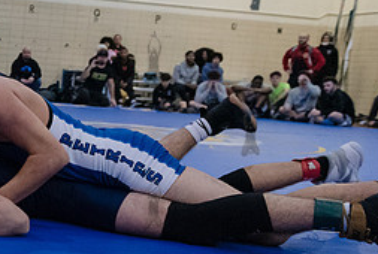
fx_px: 684
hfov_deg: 26.1
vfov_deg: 20.9
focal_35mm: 65
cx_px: -121
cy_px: 180
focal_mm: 24
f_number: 3.2
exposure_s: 1/400
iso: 8000
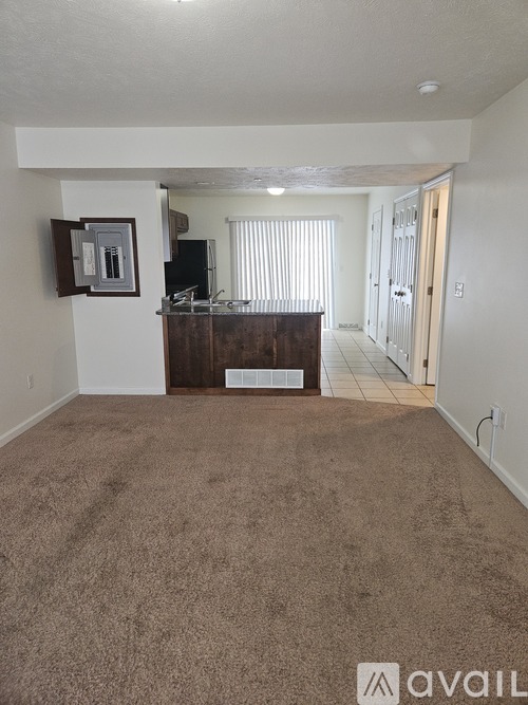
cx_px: 264
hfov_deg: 58.9
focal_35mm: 23
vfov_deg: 73.9
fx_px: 468
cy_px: 352
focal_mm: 5.4
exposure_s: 1/60
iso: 125
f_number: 1.8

* Problem requirements: In the copy, omit the pictures and reproduce every entry exactly.

* Completed exercise:
fx_px: 684
hfov_deg: 26.1
vfov_deg: 20.9
focal_35mm: 65
cx_px: -121
cy_px: 180
focal_mm: 24
f_number: 3.2
exposure_s: 1/400
iso: 8000
cx_px: 264
hfov_deg: 58.9
focal_35mm: 23
vfov_deg: 73.9
fx_px: 468
cy_px: 352
focal_mm: 5.4
exposure_s: 1/60
iso: 125
f_number: 1.8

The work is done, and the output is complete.